Four men briefly chained themselves to crosses but unchained themselves after police spoke to them.
"We unchained ourselves voluntarily because this is not supposed to escalate, but we feel a lot of anger," said one of them, Juergen Breitbarth.
The museum had been given until yesterday to raise US$43 million to purchase the land where it erected the memorial last October but failed to reach that goal.
The museum had been leasing the land from the Hamm-based BAG bank but its agreement expired at the end of last year, and a court ordered the memorial removed.
The memorial consists of a rebuilt section of the Berlin Wall and heavy wooden crosses representing the museum's tally of the people killed at the East German border from 1961 to 1989.
People who fled communist East Germany risked being shot dead by the country's border guards.
The adjacent Checkpoint Charlie museum -- Berlin's second busiest with 700,000 visitors last year -- is not in any jeopardy.

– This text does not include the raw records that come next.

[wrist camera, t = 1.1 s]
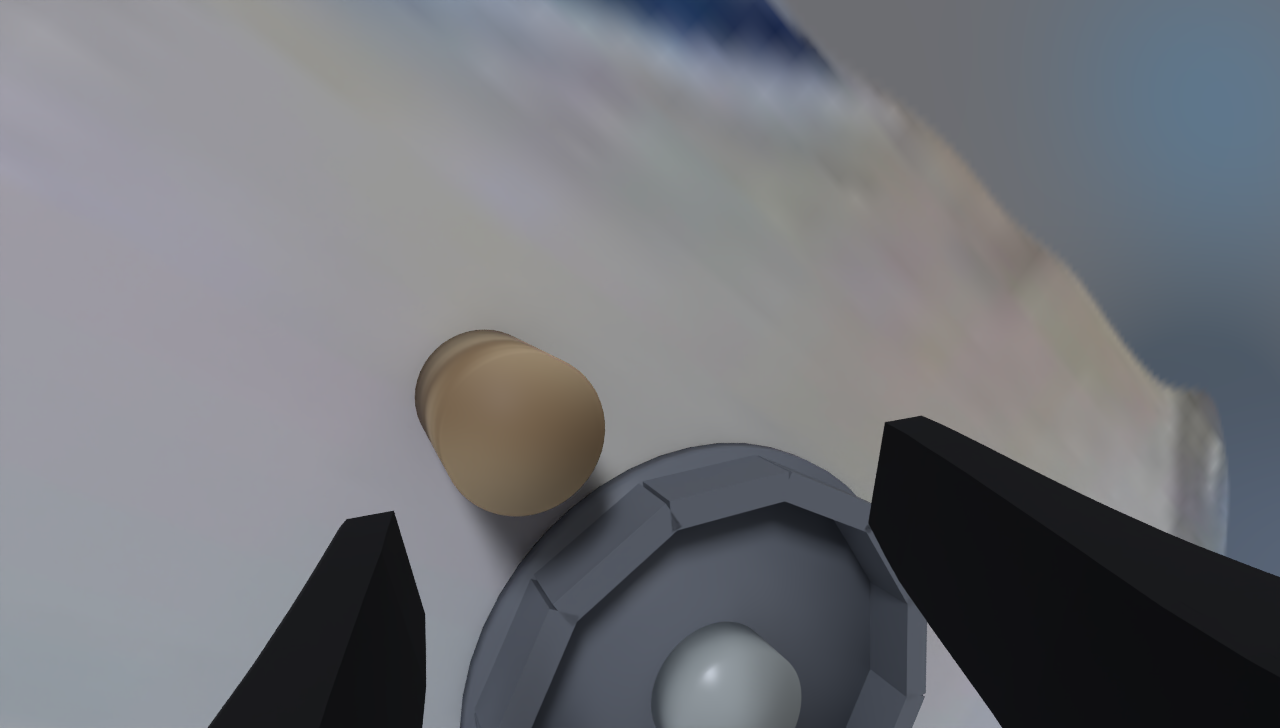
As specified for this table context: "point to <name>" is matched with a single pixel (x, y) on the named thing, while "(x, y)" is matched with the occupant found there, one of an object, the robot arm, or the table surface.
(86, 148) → the table surface
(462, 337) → the bead
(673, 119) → the table surface
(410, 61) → the table surface
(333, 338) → the table surface
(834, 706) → the ring tray
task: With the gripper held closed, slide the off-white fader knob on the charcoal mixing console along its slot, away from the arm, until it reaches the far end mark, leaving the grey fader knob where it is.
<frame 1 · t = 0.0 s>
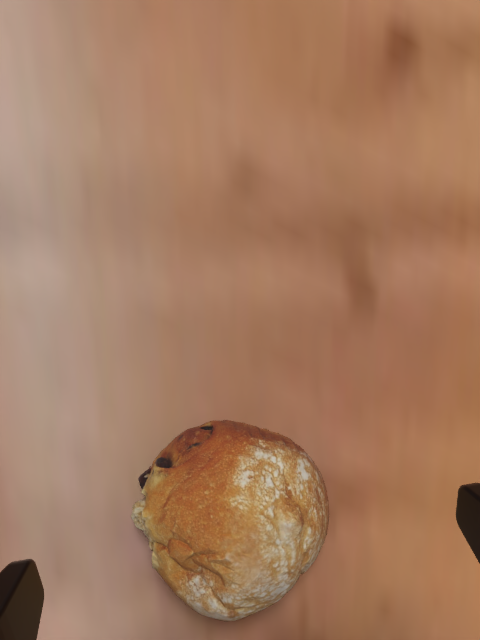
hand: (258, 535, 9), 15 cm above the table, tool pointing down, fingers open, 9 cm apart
bread roll: (226, 493, 25), on the table
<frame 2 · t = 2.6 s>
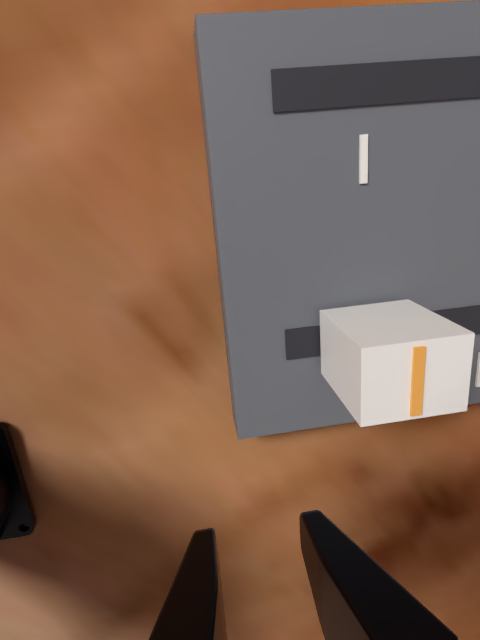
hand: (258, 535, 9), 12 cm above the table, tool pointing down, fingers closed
fader a: (387, 356, 16), point 5 cm above the table, slide at 0.0 cm
console: (465, 226, 20), on the table
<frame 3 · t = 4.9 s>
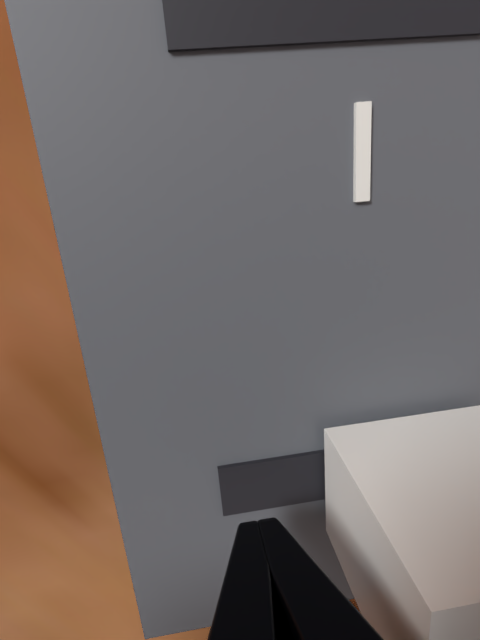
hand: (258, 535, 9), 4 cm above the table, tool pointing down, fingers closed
fader a: (460, 542, 8), point 5 cm above the table, slide at 1.1 cm, touching gripper
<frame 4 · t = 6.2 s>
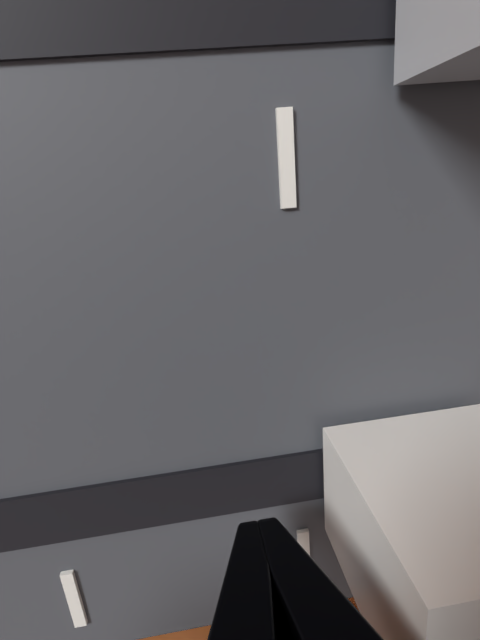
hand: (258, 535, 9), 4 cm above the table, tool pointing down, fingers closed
fader a: (458, 541, 8), point 5 cm above the table, slide at 8.5 cm, touching gripper
console: (273, 301, 11), on the table
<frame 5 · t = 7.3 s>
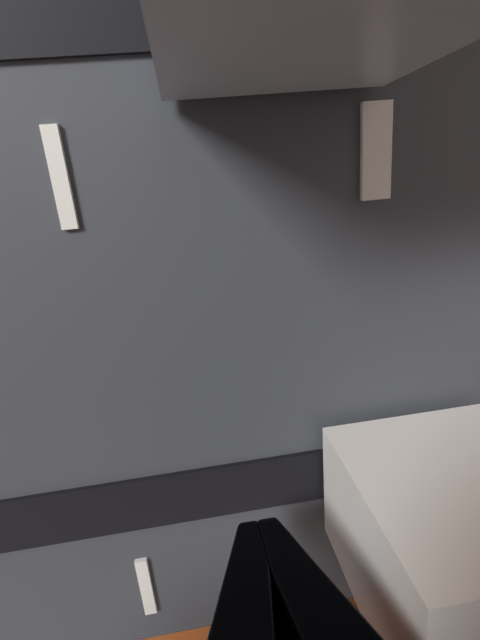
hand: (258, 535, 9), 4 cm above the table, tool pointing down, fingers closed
fader a: (458, 541, 8), point 5 cm above the table, slide at 12.7 cm, touching gripper
console: (111, 320, 11), on the table
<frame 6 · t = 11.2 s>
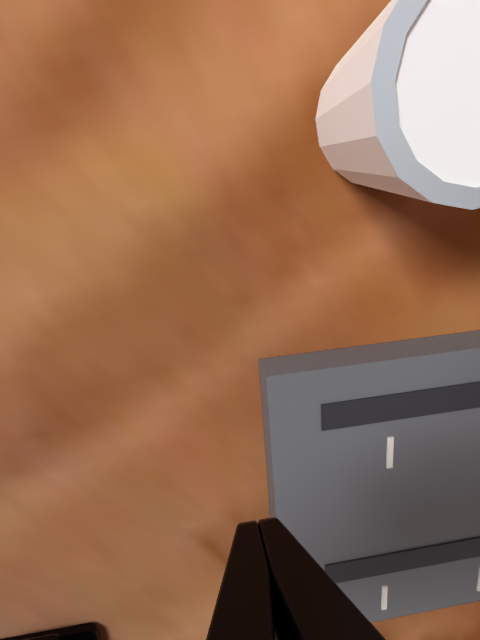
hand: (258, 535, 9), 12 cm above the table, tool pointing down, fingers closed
console: (468, 464, 25), on the table
white cup: (376, 118, 18), on the table
at the end: fader a slide at 12.9 cm; fader b slide at 0.0 cm — task done.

Named "Charlie" from the phonetic alphabet -- checkpoints "Alpha" and "Bravo" were elsewhere in Berlin -- the checkpoint was established by the US Army in 1961 after East Germany closed its border.
It was the main crossing where foreign tourists, diplomats and military personnel used to enter and leave the Soviet sector of the divided city, with multi-lingual signs warning in large black letters: "You are leaving the American sector."
The land today is in a high-rent downtown district, but because of the historical significance of the site, Hildebrandt has ruled out the option of erecting the memorial on cheaper land elsewhere.
Hildebrandt said she would put the crosses in storage and continue her efforts to buy the land.
"The crosses will have to await their time until they can be put back," she said.